Золя закончил работу над «Римом» в начале марта 1896 года и сразу же приступил к составлению подробного «Наброска» нового романа, значительно отличающегося от первоначального. В общих чертах эти изменения сводятся к более отчетливому представлению о государстве, господствующих классах, о связи политики с экономикой. Раньше Золя только констатировал факты, теперь он их хочет осмыслить. Вот какие выразительные и меткие слова запишет он в последнем «Наброске»: «Все, что творится в низах, среди нищеты, является преступлением, а то, что происходит в верхах, у богачей, называется политикой».
Золя давно сделал выбор. Он без всяких условий на стороне угнетенных и считает теперь своей главной задачей проповедь справедливости. Ему хорошо известна сила слова, и он не скрывает, что хотел бы, пусть в малой степени, своим творчеством способствовать рождению будущего. В серии «Три города» и особенно в серии «Четвероевангелие» это стремление к поучениям, несмотря на самые благие намерения автора, нанесет известный ущерб художественности. И все же нельзя не отдать дань уважения прославленному, всеми признанному стареющему писателю, который в конце жизни поставил нравственную сторону искусства вровень с эстетической. Был ли прав или не прав Золя, но он впервые в жизни почувствовал себя прежде всего гражданином, ответственным перед обществом, и только после этого поэтом, художником, для которого творчество является непрерывным самовыражением. Композиционная рыхлость и растянутость его последних романов, повторение ситуаций и образов, уже использованных в «Ругон-Маккарах», дидактизм, торопливость и небрежность в какой-то мере окупаются той публицистической страстностью, которую вкладывает Золя в каждый из своих последних романов. И как ни путанны его идеалы, как ни далеки от марксизма, они рождаются из окончательной убежденности, что буржуазия изжила себя, что требуется новый, справедливый общественный строй, способный избавить человечество от невыносимых страданий.

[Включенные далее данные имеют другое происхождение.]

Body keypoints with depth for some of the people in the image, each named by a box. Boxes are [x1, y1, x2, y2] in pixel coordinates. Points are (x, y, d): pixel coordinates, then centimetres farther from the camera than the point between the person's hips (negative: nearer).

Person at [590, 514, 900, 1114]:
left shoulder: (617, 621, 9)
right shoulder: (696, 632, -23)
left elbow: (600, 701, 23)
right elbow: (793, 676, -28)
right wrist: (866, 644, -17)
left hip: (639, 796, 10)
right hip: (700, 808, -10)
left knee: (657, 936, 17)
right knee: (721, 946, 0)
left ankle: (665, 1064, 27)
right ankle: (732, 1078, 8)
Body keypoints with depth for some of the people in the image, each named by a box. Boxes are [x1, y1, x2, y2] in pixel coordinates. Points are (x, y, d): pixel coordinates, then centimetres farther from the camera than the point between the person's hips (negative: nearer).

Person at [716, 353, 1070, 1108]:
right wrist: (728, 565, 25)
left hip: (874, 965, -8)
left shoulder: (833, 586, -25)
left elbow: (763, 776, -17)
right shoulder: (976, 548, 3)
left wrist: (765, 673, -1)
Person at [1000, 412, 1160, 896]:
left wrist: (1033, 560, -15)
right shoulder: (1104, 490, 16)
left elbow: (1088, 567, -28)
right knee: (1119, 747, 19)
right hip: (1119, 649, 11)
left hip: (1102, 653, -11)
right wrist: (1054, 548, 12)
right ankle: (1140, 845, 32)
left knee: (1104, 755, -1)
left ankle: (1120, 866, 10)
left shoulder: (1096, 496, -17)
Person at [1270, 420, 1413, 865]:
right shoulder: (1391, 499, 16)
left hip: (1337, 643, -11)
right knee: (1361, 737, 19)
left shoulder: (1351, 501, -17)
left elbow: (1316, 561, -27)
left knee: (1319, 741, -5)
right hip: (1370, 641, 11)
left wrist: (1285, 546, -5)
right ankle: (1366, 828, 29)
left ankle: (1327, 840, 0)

Вернувшись из Рима, Пьер лишь по привычке исполняет свои обязанности священника. Он еще убежден в том, что с помощью своего сана может приносить облегчение страждущим и обездоленным. В начале романа мы видим его в кварталах бедноты, где он вместе с аббатом Родом творит добрые дела. Но скоро Пьер разочаровывается в благотворительности, окончательно рвет с церковью и пытается найти надежные средства для решения социальных вопросов.
Золя вводит в свое произведение множество персонажей. Перед нами проходят финансовые дельцы, как будто похожие на тех, с которыми мы встречались в «Ругон-Маккарах». Но напрасно мы стали бы искать среди них Октава Муре или Аристида Саккара, которых автор осуждал и которыми вместе с тем любовался. В «Париже» Золя оставил для них только ненависть и осуждение. Мы видим в романе разложившихся буржуазных политиков, зависящих от финансовых тузов. Они попрали республику, государство, парламент во имя своих эгоистических интересов. Это «буржуазия, все захватившая в свои руки, разжиревшая и, главное, не желающая ничего отдать» («Набросок»). И какой вопиющий контраст составляет по сравнению с жизнью богачей жизнь бедняков, доведенных до отчаяния. Кто же придет им на помощь, где радикальное средство прекратить их страдания? Золя знакомит Пьера с представителями важнейших идейных течений времени. Он сталкивает его с учениками Фурье и Сен-Симона, с последователями Огюста Конта и Прудона, с республиканскими фанатиками, которых преследуют все режимы, в том числе и режим Третьей республики, с последователями социалиста Геда, с анархистами.